Genç kızın garip aksanıyla telefon konuşmasına kulak misafiri oluverdi. “Kızım, Paris’e gideceğiz tabiki de. Babam euro artacak dedi taam mı? Euro aldı bi tomar. Haftaya gideriz, net.”
Tüm bunlar tesadüf olamazdı. Evren ona bir mesaj gönderiyordu.

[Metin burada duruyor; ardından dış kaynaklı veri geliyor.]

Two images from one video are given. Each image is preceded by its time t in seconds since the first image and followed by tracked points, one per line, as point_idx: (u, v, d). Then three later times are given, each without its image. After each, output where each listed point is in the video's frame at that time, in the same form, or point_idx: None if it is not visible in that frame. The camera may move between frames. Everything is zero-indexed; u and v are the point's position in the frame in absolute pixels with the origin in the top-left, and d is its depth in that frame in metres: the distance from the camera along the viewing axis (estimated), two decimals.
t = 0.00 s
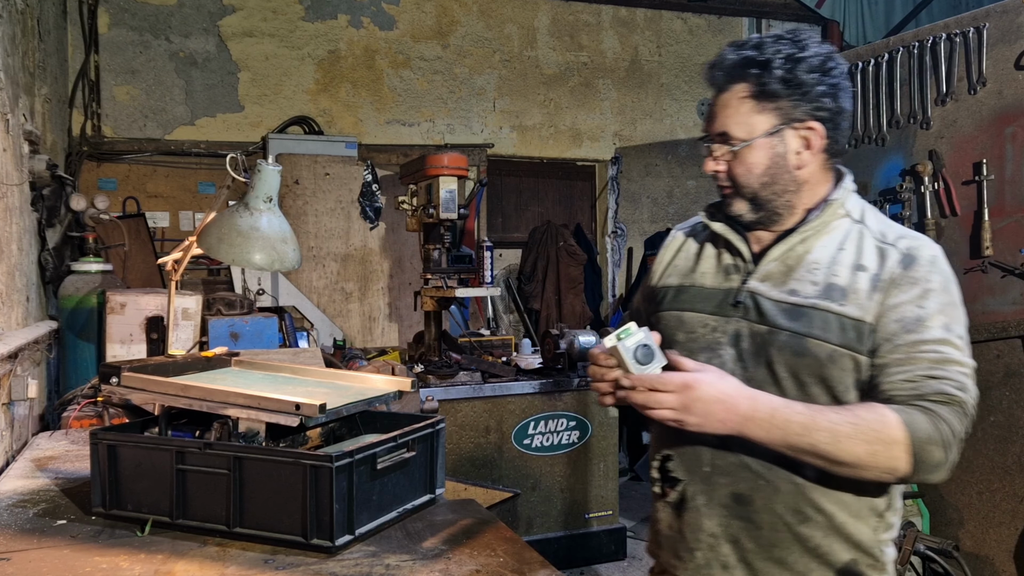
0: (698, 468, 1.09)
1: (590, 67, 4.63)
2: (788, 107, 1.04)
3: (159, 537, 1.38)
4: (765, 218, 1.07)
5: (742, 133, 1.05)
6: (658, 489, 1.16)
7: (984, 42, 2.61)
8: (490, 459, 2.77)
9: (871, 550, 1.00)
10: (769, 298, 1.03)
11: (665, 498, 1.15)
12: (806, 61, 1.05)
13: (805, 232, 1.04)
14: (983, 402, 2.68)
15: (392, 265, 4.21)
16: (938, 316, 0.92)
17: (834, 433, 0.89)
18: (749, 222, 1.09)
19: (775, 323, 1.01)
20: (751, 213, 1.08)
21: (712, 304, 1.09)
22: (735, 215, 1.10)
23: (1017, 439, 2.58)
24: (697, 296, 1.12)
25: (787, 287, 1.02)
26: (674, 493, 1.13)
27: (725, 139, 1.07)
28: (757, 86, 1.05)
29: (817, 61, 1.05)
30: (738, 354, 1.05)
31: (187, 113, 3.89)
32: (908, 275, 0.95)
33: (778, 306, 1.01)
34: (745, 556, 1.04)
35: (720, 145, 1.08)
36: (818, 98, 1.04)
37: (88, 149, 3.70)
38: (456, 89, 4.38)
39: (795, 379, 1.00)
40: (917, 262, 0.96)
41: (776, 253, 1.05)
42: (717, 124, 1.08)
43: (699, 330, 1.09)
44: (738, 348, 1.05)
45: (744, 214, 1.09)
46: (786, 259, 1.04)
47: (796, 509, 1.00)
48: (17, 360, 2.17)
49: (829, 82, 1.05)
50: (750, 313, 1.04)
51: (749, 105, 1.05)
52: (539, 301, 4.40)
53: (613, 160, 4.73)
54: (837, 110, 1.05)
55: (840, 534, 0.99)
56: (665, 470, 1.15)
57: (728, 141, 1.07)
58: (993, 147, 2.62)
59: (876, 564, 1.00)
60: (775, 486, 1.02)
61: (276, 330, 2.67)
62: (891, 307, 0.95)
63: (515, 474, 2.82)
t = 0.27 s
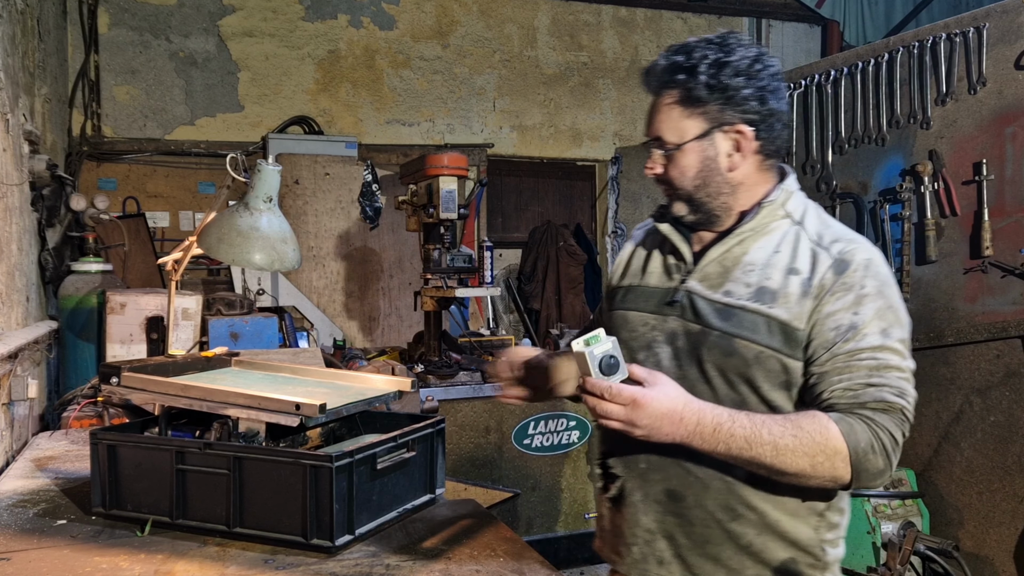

Bankadaki Türk Lirası birikimini çekecek ve bir atölye kuracaktı. Fincan üretecek, yurt dışına satacaktı. Tüm bağlantılar tamam, 20 işçi hazır sayılırdı. Fakat sokakta duydukları aklını karıştırdı. Şimdi vadeyi bozmaya, yatırım yapmaya değmezdi. Para durduğu yerde çoğalabilir, daha büyük kar elde edebilirdi.
Soluğu banka şubesinde aldı. Yatırım danışmanına euro, dolar, altın sepeti yapmak istediğini söyledi. Ne de olsa hersinde artış bekleniyordu. Böyle zamanlarda iğneden ipliğe her şeye zam gelirdi, kendini hazırlaması lazımdı. Dediğini yaptı.
Aynı gün bir başkası daha çıktı sokağa. Söylenenleri o da işitmişti. Radyo dinleyen dayı, servis yapan garson, sosyal medya takip eden mühendis… Hepsi aynı şeyi duydu, benzer adımlar attı.
Sonra biri bir cümle kurdu. “Allah allah, nasıl arttı bu fiyatlar böyle birdenbire?” Sonra bir başkası konuştu; “Hayret, ne oldu bu piyasaya?”